Her bat was swinging for the head of the second Faithful before they registered she was there. She knocked him out and went for Sam.

“Give me your cell phone,” she demanded.

His eyes widened and he scrambled further into the dark cabin. Daisy launched after him, but the third Faithful grabbed her hair and yanked. Pain sparked in her scalp as she jerked backward. She cried out. A sliver of doubt hit her, of fear, and then vengeance filled her with red hot fury. Her face screwed up and she shut off her bodily sensations. There was no pain. It was the space of emptiness she’d survived in her entire life. The cold place that had kept her safe. She used the bat to sweep his feet out from beneath him. The Faithful hit the floor with a jarring thud.
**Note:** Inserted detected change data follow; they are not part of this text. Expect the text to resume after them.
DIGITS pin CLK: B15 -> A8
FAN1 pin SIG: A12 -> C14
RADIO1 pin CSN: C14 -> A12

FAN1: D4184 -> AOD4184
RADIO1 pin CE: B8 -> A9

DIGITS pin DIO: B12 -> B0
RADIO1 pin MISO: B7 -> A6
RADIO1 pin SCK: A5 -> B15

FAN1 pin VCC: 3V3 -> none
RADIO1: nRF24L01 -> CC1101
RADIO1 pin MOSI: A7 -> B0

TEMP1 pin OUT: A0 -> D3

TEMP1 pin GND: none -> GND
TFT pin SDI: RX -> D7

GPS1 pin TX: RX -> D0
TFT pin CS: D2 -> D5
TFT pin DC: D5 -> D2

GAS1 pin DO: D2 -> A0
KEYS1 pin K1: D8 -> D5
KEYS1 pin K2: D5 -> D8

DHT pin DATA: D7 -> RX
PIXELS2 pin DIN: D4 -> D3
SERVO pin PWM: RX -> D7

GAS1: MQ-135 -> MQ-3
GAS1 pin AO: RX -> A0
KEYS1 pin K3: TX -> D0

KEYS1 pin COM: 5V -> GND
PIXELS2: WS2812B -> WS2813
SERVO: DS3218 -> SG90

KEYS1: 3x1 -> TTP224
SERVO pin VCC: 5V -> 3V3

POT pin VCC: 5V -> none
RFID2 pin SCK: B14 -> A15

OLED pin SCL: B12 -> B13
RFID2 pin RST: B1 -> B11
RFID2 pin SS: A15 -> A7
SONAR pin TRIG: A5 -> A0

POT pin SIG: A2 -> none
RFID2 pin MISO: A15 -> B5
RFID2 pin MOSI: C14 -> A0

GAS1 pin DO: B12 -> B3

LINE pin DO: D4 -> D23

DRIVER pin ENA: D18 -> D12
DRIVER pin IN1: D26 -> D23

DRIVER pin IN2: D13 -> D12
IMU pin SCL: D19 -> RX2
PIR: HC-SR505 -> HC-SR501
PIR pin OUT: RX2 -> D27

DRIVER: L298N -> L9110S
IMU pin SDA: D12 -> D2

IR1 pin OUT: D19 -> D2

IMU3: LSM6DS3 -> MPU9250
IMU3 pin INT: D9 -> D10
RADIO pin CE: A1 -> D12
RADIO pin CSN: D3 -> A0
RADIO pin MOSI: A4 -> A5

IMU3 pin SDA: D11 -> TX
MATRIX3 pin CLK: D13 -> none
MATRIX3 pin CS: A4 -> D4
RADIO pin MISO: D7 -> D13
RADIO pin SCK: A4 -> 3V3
She turned her back on the fallen Faithful and stalked into the dark recess.

“Give. Me. The. Cell,” she gritted out.

Sam reached for a second door in the back and hauled it open. Blinding wind rushed in and Daisy winced. It was only a second. But it was enough for Sam to toss the cell out.

“No!” Daisy reached for it, instinctively trying to catch it with her new gift, but she didn’t know how.

Horrified, she watched as the tiny handheld object wobbled in the air then continued sailing down to the tracks where it shattered into a million pieces.

“Fuck you, Falcon,” Sam spat. “You can’t stop what’s coming. No one can.”

The fury in her system compounded tenfold. It bubbled and sizzled and burned like the fire in the barrels back at the yard. That cell was her retribution. That cell was her forgiveness. Their clean slate. And he’d dashed it away.

Her fist tightened around the bat. Pain in her palm. She stared at the landscape whizzing past for long hard moments while heaving air into her abused lungs. And then the dam broke on her restraint. The fire in her body rose up her neck to coat her vision red. She rounded on Sam and punched him in the face. His head snapped back and hit the wooden cabin wall. Dazed, he slid down to land on his ass.

But she didn’t stop there. She kept hitting him. With her fist. With her bat. With her boots. She unleashed her pent-up rage at the world on him. The unfairness of it all. All the effort she put into being good. Useless. She took it out on Sam until his blood was as much on her face as his.

Then she rounded on the other two. One was still unconscious, but the third was awake and wide-eyed as he backed up against the wall.

“Where’s Julius?” she blurted.

He shook his head.

“Where are the kidnapped partners of the Lazarus family?”

He kept shaking his head.

She fisted his robe at the collar and shoved him. “Where!”

Daisy let go. He slumped. She raised her bat, ready. The Faithful whimpered and she pitied him. To end like this—

“He called from a landline!” The Faithful shielded his face. “That’s all we know.”

“What good is that to me?” she snarled, feeling that ire raise again.

“I don’t know. But that’s all we know.”